WHAT YOU WILL DO.
**a.** Transcribe the passage of the opinion piece on worker retaliation between "But it doesn't" and "for a raise.", inclusive.
**b.** Reproduce word for word the lines of the listing between the lines holding "Tim blinks rapidly" and "The plan was", inclusive.

SELECTED TEXT.
=== Begin Enclosure ===

Corporations' Retaliation Against Workers Demands Government Response | Opinion

When Amazon cut its contract with delivery drivers in Palmdale, California, after they had decided to form a union, the workers could have concluded they were all alone and had caught a bad break. Or they could have blamed themselves for speaking out instead of keeping their heads down.

But stories like theirs are playing out across the country. Consider the Bojangles employee who was denied promotions after she reported her supervisor for grabbing her and making sexual comments, or the 200 Starbucks workers who were fired for seeking to form a union, or the Washington state employee who got demoted after reporting homophobia and favoritism. These are not isolated cases, but a pattern.

We face a national worker retaliation crisis.

Workers who speak up or speak together are facing cuts in their work hours, demotions, harassment, mass layoffs, and even entire store or warehouse closures. At a time when many corporations are reporting record profits and the people who work for them are reporting a harder time making ends meet, instead of sharing the wealth, bad bosses are reacting to employees who assert their rights with every form of punishment possible, knowing full well the government isn't in a position to stop them.

But it doesn't have to be that way. Workplaces are safer, healthier, happier, and more productive when workers can speak out and speak up together when their rights or their dignity are violated.

The people who punch in every day to our warehouses, plants, and worksites are the first line of defense for consumers against unhealthy food handling, for each other against discrimination, and for everyone against greedy corporations that have no problem raising the price of their products but resist or retaliate when the people who work for them ask for a raise.

Amazon drivers strike
Amazon delivery drivers and dispatchers continue to strike at the company's Palmdale, California, warehouse and delivery center on July 25, 2023. Robyn Beck / AFP/Getty Images

Worker retaliation is having a chilling effect on American worksites. Since 2020, more than 50,000 Unfair Labor Practices complaints have been filed with the National Labor Relations Board (NLRB), the agency in charge of workplace disputes. According to a 2020 Economic Policy Institute report, employers were charged with illegally firing workers in almost 20 percent of union elections.

=== End Enclosure ===

DATA FOR REVIEW.
=== Begin Enclosure ===

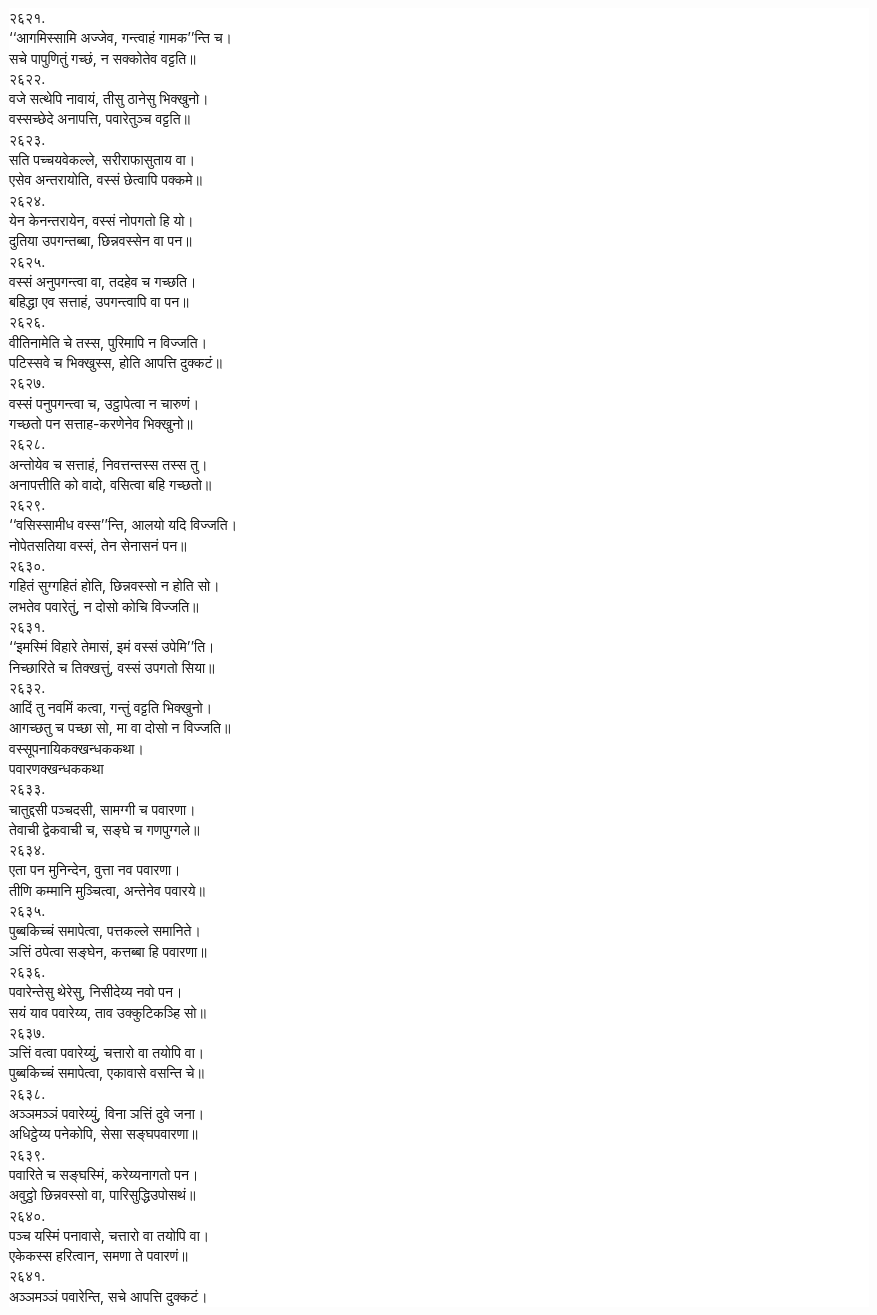 २६२१.  
‘‘आगमिस्सामि अज्जेव, गन्त्वाहं गामक’’न्ति च।  
सचे पापुणितुं गच्छं, न सक्कोतेव वट्टति॥  
२६२२.  
वजे सत्थेपि नावायं, तीसु ठानेसु भिक्खुनो।  
वस्सच्छेदे अनापत्ति, पवारेतुञ्च वट्टति॥  
२६२३.  
सति पच्चयवेकल्ले, सरीराफासुताय वा।  
एसेव अन्तरायोति, वस्सं छेत्वापि पक्कमे॥  
२६२४.  
येन केनन्तरायेन, वस्सं नोपगतो हि यो।  
दुतिया उपगन्तब्बा, छिन्नवस्सेन वा पन॥  
२६२५.  
वस्सं अनुपगन्त्वा वा, तदहेव च गच्छति।  
बहिद्धा एव सत्ताहं, उपगन्त्वापि वा पन॥  
२६२६.  
वीतिनामेति चे तस्स, पुरिमापि न विज्जति।  
पटिस्सवे च भिक्खुस्स, होति आपत्ति दुक्कटं॥  
२६२७.  
वस्सं पनुपगन्त्वा च, उट्ठापेत्वा न चारुणं।  
गच्छतो पन सत्ताह-करणेनेव भिक्खुनो॥  
२६२८.  
अन्तोयेव च सत्ताहं, निवत्तन्तस्स तस्स तु।  
अनापत्तीति को वादो, वसित्वा बहि गच्छतो॥  
२६२९.  
‘‘वसिस्सामीध वस्स’’न्ति, आलयो यदि विज्जति।  
नोपेतसतिया वस्सं, तेन सेनासनं पन॥  
२६३०.  
गहितं सुग्गहितं होति, छिन्नवस्सो न होति सो।  
लभतेव पवारेतुं, न दोसो कोचि विज्जति॥  
२६३१.  
‘‘इमस्मिं विहारे तेमासं, इमं वस्सं उपेमि’’ति।  
निच्छारिते च तिक्खत्तुं, वस्सं उपगतो सिया॥  
२६३२.  
आदिं तु नवमिं कत्वा, गन्तुं वट्टति भिक्खुनो।  
आगच्छतु च पच्छा सो, मा वा दोसो न विज्जति॥  
वस्सूपनायिकक्खन्धककथा।  
पवारणक्खन्धककथा  
२६३३.  
चातुद्दसी पञ्चदसी, सामग्गी च पवारणा।  
तेवाची द्वेकवाची च, सङ्घे च गणपुग्गले॥  
२६३४.  
एता पन मुनिन्देन, वुत्ता नव पवारणा।  
तीणि कम्मानि मुञ्चित्वा, अन्तेनेव पवारये॥  
२६३५.  
पुब्बकिच्चं समापेत्वा, पत्तकल्ले समानिते।  
ञत्तिं ठपेत्वा सङ्घेन, कत्तब्बा हि पवारणा॥  
२६३६.  
पवारेन्तेसु थेरेसु, निसीदेय्य नवो पन।  
सयं याव पवारेय्य, ताव उक्कुटिकञ्हि सो॥  
२६३७.  
ञत्तिं वत्वा पवारेय्युं, चत्तारो वा तयोपि वा।  
पुब्बकिच्चं समापेत्वा, एकावासे वसन्ति चे॥  
२६३८.  
अञ्ञमञ्ञं पवारेय्युं, विना ञत्तिं दुवे जना।  
अधिट्ठेय्य पनेकोपि, सेसा सङ्घपवारणा॥  
२६३९.  
पवारिते च सङ्घस्मिं, करेय्यनागतो पन।  
अवुट्ठो छिन्नवस्सो वा, पारिसुद्धिउपोसथं॥  
२६४०.  
पञ्च यस्मिं पनावासे, चत्तारो वा तयोपि वा।  
एकेकस्स हरित्वान, समणा ते पवारणं॥  
२६४१.  
अञ्ञमञ्ञं पवारेन्ति, सचे आपत्ति दुक्कटं।  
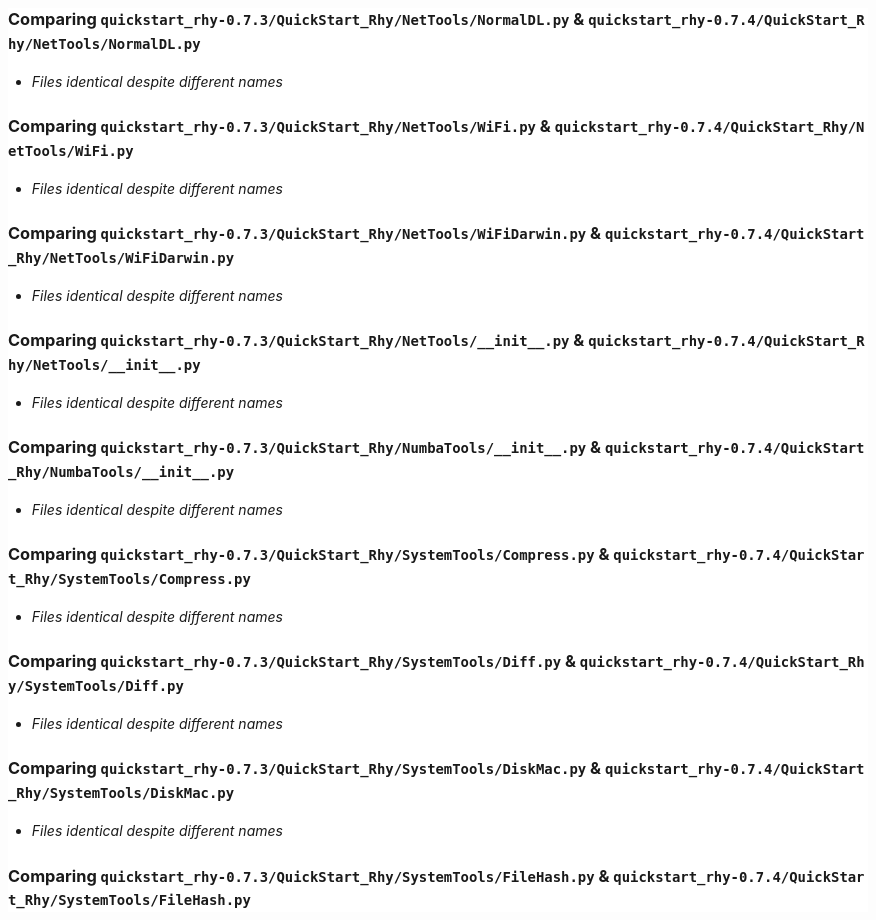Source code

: ### Comparing `quickstart_rhy-0.7.3/QuickStart_Rhy/NetTools/NormalDL.py` & `quickstart_rhy-0.7.4/QuickStart_Rhy/NetTools/NormalDL.py`

 * *Files identical despite different names*

### Comparing `quickstart_rhy-0.7.3/QuickStart_Rhy/NetTools/WiFi.py` & `quickstart_rhy-0.7.4/QuickStart_Rhy/NetTools/WiFi.py`

 * *Files identical despite different names*

### Comparing `quickstart_rhy-0.7.3/QuickStart_Rhy/NetTools/WiFiDarwin.py` & `quickstart_rhy-0.7.4/QuickStart_Rhy/NetTools/WiFiDarwin.py`

 * *Files identical despite different names*

### Comparing `quickstart_rhy-0.7.3/QuickStart_Rhy/NetTools/__init__.py` & `quickstart_rhy-0.7.4/QuickStart_Rhy/NetTools/__init__.py`

 * *Files identical despite different names*

### Comparing `quickstart_rhy-0.7.3/QuickStart_Rhy/NumbaTools/__init__.py` & `quickstart_rhy-0.7.4/QuickStart_Rhy/NumbaTools/__init__.py`

 * *Files identical despite different names*

### Comparing `quickstart_rhy-0.7.3/QuickStart_Rhy/SystemTools/Compress.py` & `quickstart_rhy-0.7.4/QuickStart_Rhy/SystemTools/Compress.py`

 * *Files identical despite different names*

### Comparing `quickstart_rhy-0.7.3/QuickStart_Rhy/SystemTools/Diff.py` & `quickstart_rhy-0.7.4/QuickStart_Rhy/SystemTools/Diff.py`

 * *Files identical despite different names*

### Comparing `quickstart_rhy-0.7.3/QuickStart_Rhy/SystemTools/DiskMac.py` & `quickstart_rhy-0.7.4/QuickStart_Rhy/SystemTools/DiskMac.py`

 * *Files identical despite different names*

### Comparing `quickstart_rhy-0.7.3/QuickStart_Rhy/SystemTools/FileHash.py` & `quickstart_rhy-0.7.4/QuickStart_Rhy/SystemTools/FileHash.py`

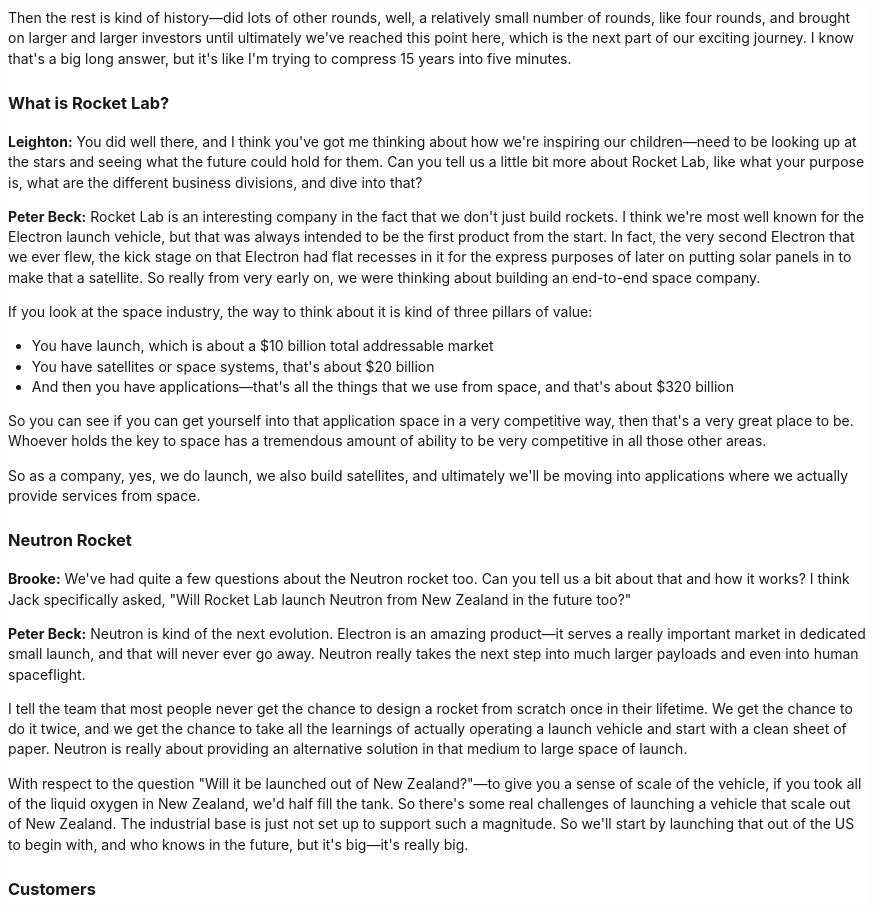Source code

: Then the rest is kind of history—did lots of other rounds, well, a relatively small number of rounds, like four rounds, and brought on larger and larger investors until ultimately we've reached this point here, which is the next part of our exciting journey. I know that's a big long answer, but it's like I'm trying to compress 15 years into five minutes.

### What is Rocket Lab?

**Leighton:** You did well there, and I think you've got me thinking about how we're inspiring our children—need to be looking up at the stars and seeing what the future could hold for them. Can you tell us a little bit more about Rocket Lab, like what your purpose is, what are the different business divisions, and dive into that?

**Peter Beck:** Rocket Lab is an interesting company in the fact that we don't just build rockets. I think we're most well known for the Electron launch vehicle, but that was always intended to be the first product from the start. In fact, the very second Electron that we ever flew, the kick stage on that Electron had flat recesses in it for the express purposes of later on putting solar panels in to make that a satellite. So really from very early on, we were thinking about building an end-to-end space company.

If you look at the space industry, the way to think about it is kind of three pillars of value:
- You have launch, which is about a $10 billion total addressable market
- You have satellites or space systems, that's about $20 billion
- And then you have applications—that's all the things that we use from space, and that's about $320 billion

So you can see if you can get yourself into that application space in a very competitive way, then that's a very great place to be. Whoever holds the key to space has a tremendous amount of ability to be very competitive in all those other areas.

So as a company, yes, we do launch, we also build satellites, and ultimately we'll be moving into applications where we actually provide services from space.

### Neutron Rocket

**Brooke:** We've had quite a few questions about the Neutron rocket too. Can you tell us a bit about that and how it works? I think Jack specifically asked, "Will Rocket Lab launch Neutron from New Zealand in the future too?"

**Peter Beck:** Neutron is kind of the next evolution. Electron is an amazing product—it serves a really important market in dedicated small launch, and that will never ever go away. Neutron really takes the next step into much larger payloads and even into human spaceflight.

I tell the team that most people never get the chance to design a rocket from scratch once in their lifetime. We get the chance to do it twice, and we get the chance to take all the learnings of actually operating a launch vehicle and start with a clean sheet of paper. Neutron is really about providing an alternative solution in that medium to large space of launch.

With respect to the question "Will it be launched out of New Zealand?"—to give you a sense of scale of the vehicle, if you took all of the liquid oxygen in New Zealand, we'd half fill the tank. So there's some real challenges of launching a vehicle that scale out of New Zealand. The industrial base is just not set up to support such a magnitude. So we'll start by launching that out of the US to begin with, and who knows in the future, but it's big—it's really big.

### Customers
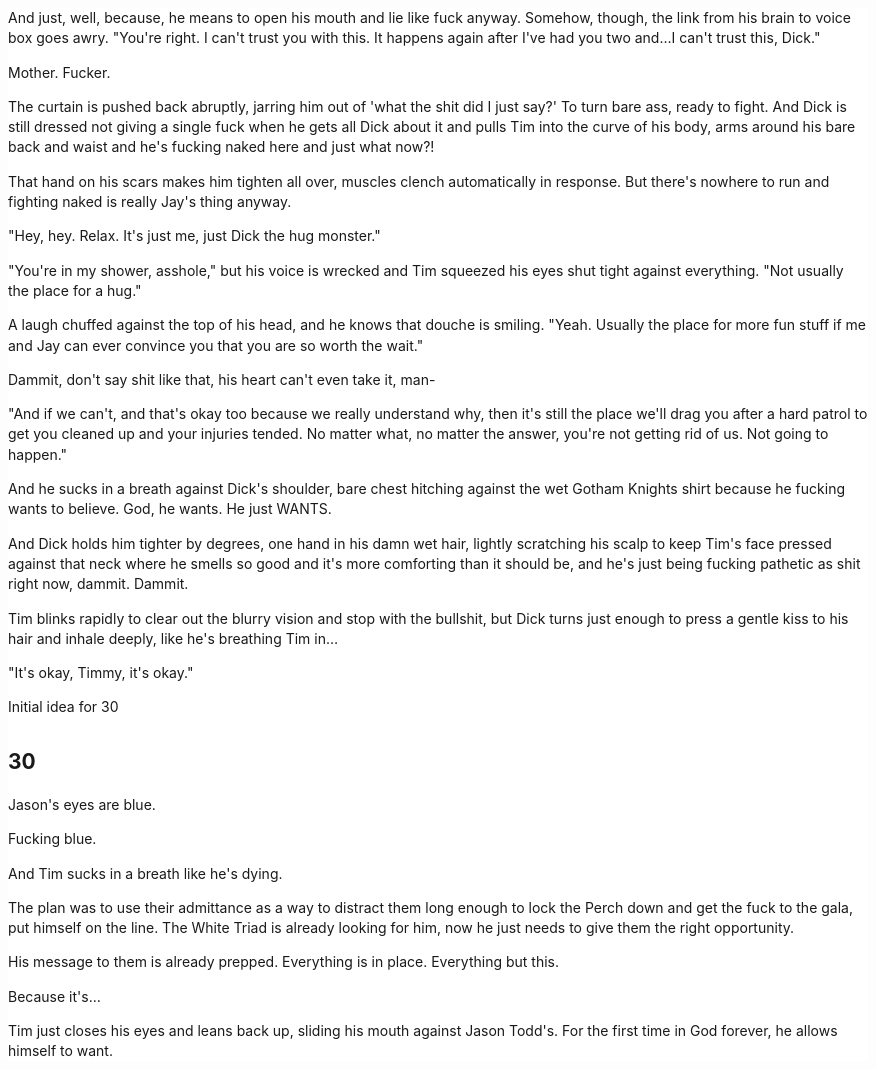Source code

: And just, well, because, he means to open his mouth and lie like fuck anyway. Somehow, though, the link from his brain to voice box goes awry. "You're right. I can't trust you with this. It happens again after I've had you two and…I can't trust this, Dick."

Mother. Fucker.

The curtain is pushed back abruptly, jarring him out of 'what the shit did I just say?' To turn bare ass, ready to fight. And Dick is still dressed not giving a single fuck when he gets all Dick about it and pulls Tim into the curve of his body, arms around his bare back and waist and he's fucking naked here and just what now?!

That hand on his scars makes him tighten all over, muscles clench automatically in response. But there's nowhere to run and fighting naked is really Jay's thing anyway.

"Hey, hey. Relax. It's just me, just Dick the hug monster."

"You're in my shower, asshole," but his voice is wrecked and Tim squeezed his eyes shut tight against everything. "Not usually the place for a hug."

A laugh chuffed against the top of his head, and he knows that douche is smiling. "Yeah. Usually the place for more fun stuff if me and Jay can ever convince you that you are so worth the wait."

Dammit, don't say shit like that, his heart can't even take it, man-

"And if we can't, and that's okay too because we really understand why, then it's still the place we'll drag you after a hard patrol to get you cleaned up and your injuries tended. No matter what, no matter the answer, you're not getting rid of us. Not going to happen."

And he sucks in a breath against Dick's shoulder, bare chest hitching against the wet Gotham Knights shirt because he fucking wants to believe. God, he wants. He just WANTS.

And Dick holds him tighter by degrees, one hand in his damn wet hair, lightly scratching his scalp to keep Tim's face pressed against that neck where he smells so good and it's more comforting than it should be, and he's just being fucking pathetic as shit right now, dammit. Dammit.

Tim blinks rapidly to clear out the blurry vision and stop with the bullshit, but Dick turns just enough to press a gentle kiss to his hair and inhale deeply, like he's breathing Tim in…

"It's okay, Timmy, it's okay."

Initial idea for 30

## 30

Jason's eyes are blue.

Fucking blue.

And Tim sucks in a breath like he's dying.

The plan was to use their admittance as a way to distract them long enough to lock the Perch down and get the fuck to the gala, put himself on the line. The White Triad is already looking for him, now he just needs to give them the right opportunity.

His message to them is already prepped. Everything is in place. Everything but this.

Because it's…

Tim just closes his eyes and leans back up, sliding his mouth against Jason Todd's. For the first time in God forever, he allows himself to want.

=== End Enclosure ===

RESPONSES PER TASK.
**a.**
But it doesn't have to be that way. Workplaces are safer, healthier, happier, and more productive when workers can speak out and speak up together when their rights or their dignity are violated.

The people who punch in every day to our warehouses, plants, and worksites are the first line of defense for consumers against unhealthy food handling, for each other against discrimination, and for everyone against greedy corporations that have no problem raising the price of their products but resist or retaliate when the people who work for them ask for a raise.

**b.**
Tim blinks rapidly to clear out the blurry vision and stop with the bullshit, but Dick turns just enough to press a gentle kiss to his hair and inhale deeply, like he's breathing Tim in…

"It's okay, Timmy, it's okay."

Initial idea for 30

## 30

Jason's eyes are blue.

Fucking blue.

And Tim sucks in a breath like he's dying.

The plan was to use their admittance as a way to distract them long enough to lock the Perch down and get the fuck to the gala, put himself on the line. The White Triad is already looking for him, now he just needs to give them the right opportunity.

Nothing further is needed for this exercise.